In my experience a gentle leader is about the best thing for a dog which pulls HARD. You could try an Easy Walk Harness, I have also used them, but with a dog who pulls really hard the Gentle Leader seems to work the best. I have never seen a dog be able to pull while wearing one.


----------



## Charliethree (Jul 18, 2010)

I use a front clip harness with the leash clip attached to the dog's flat collar when teaching leash skills to a dog who pulls hard. It gives more control, providing more opportunities for the dog to learn. I also work on teaching the dog to pay attention to me, if they are more focused on me, the less they are wanting to pull. Keep in mind that a dog that is nervous/anxious or over excited and distracted in new surroundings is not a 'thinking' dog, is unable to focus and cannot learn easily. A stressed/anxious dog may display such behaviors as panting (out of context) hyper vigilance, 'prancing' - speeding up, or conversely, slowing down, moving in 'slow motion', seeming reluctant to move forward. 
Consider taking a 'step back' and teaching the leash skills in your home and back yard, or a quiet park, where it is less distracting, and he is more easily able to learn, 'get the behavior', repeat and reward until it is reliable, then slowly move to more distracting environments.


----------



## Gleepers (Apr 20, 2016)

I've always used the Halti brand. Same concept as the gentle leader but just worked better for us. When I'm not using that I use the harness with the leash clipped to the front. Very effective for mild or occasional pulling. Tried the easy walk on Penny and it was ok for a bit but she started yanking bad with it so Halti it is. Hoping to transition away from it eventually.


----------



## LdyTlfrd (Jan 11, 2017)

My Luna is a chewer/biter of anything that comes within reach of her mouth. She chewed through 3 training leashes which we use when she goes outside when she goes pee/potty. We tried the Gentle Leader & she tried to chew the piece that hangs in front, we returned that. 
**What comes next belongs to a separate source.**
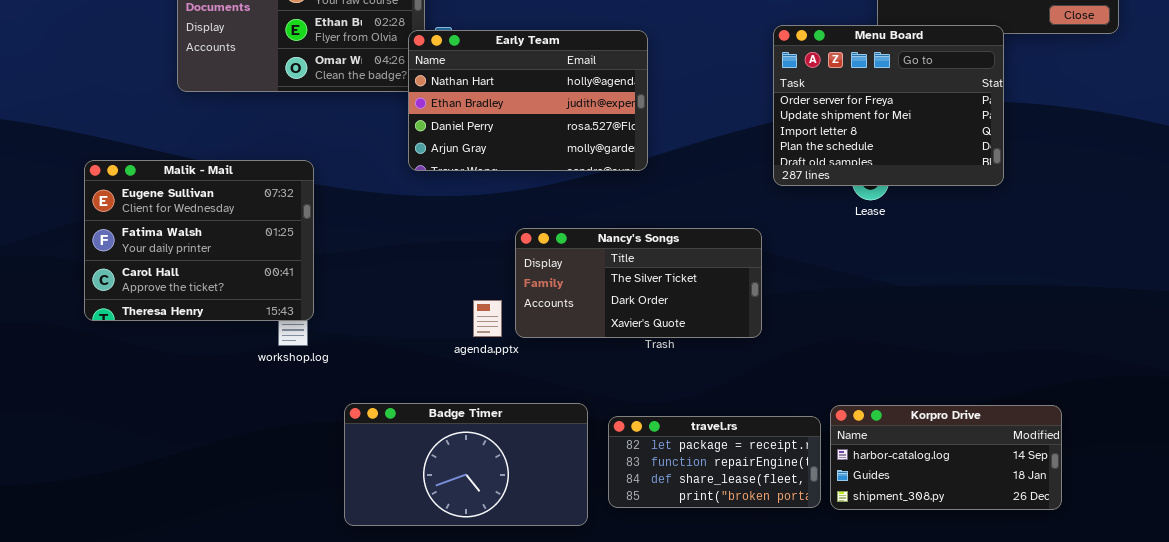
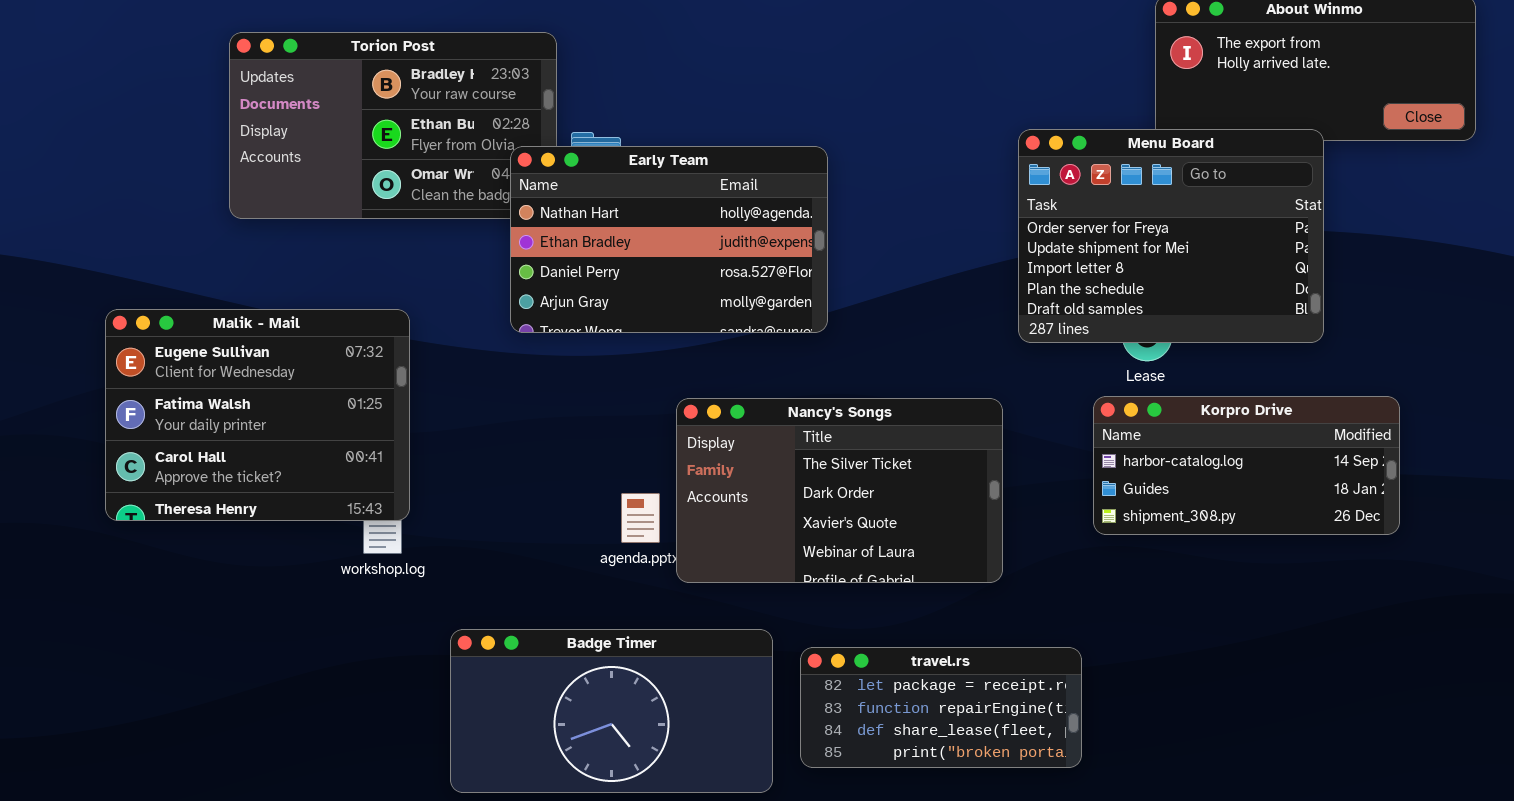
Early Team: [408,30,648,171] -> [510,146,828,333], moved
Nancy's Songs: [515,228,762,338] -> [676,398,1003,583], resized
Korpro Drive: [830,405,1062,510] -> [1093,396,1400,535], moved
I almost gave up trying to leash walk her as she chewed through her leash until I found the Patento Pet leash which is chili infused. The first time she tried to chew it, she spit it out and has left it alone. Next, I bought the Halti which I use with the Patento Pet leash and within 10 minutes of trying to fight it, she walked without pulling. I love the safety clip which clips to her regular collar so if she ever managed get free of the harness.


----------



## GoldensOldie (Apr 23, 2017)

When my Ty was a pup, he would chew on his lease whenever he could, especially while walking. I soaked it in Tabasco sauce for a trip to the vet one day, and left it in the back with him, he chewed on it all the way home.... 35 minutes! He loved it! But, was really thirsty. :grin2:

Happily, he grew out of that stage.... after a year. 

He was a most excellent dog.


----------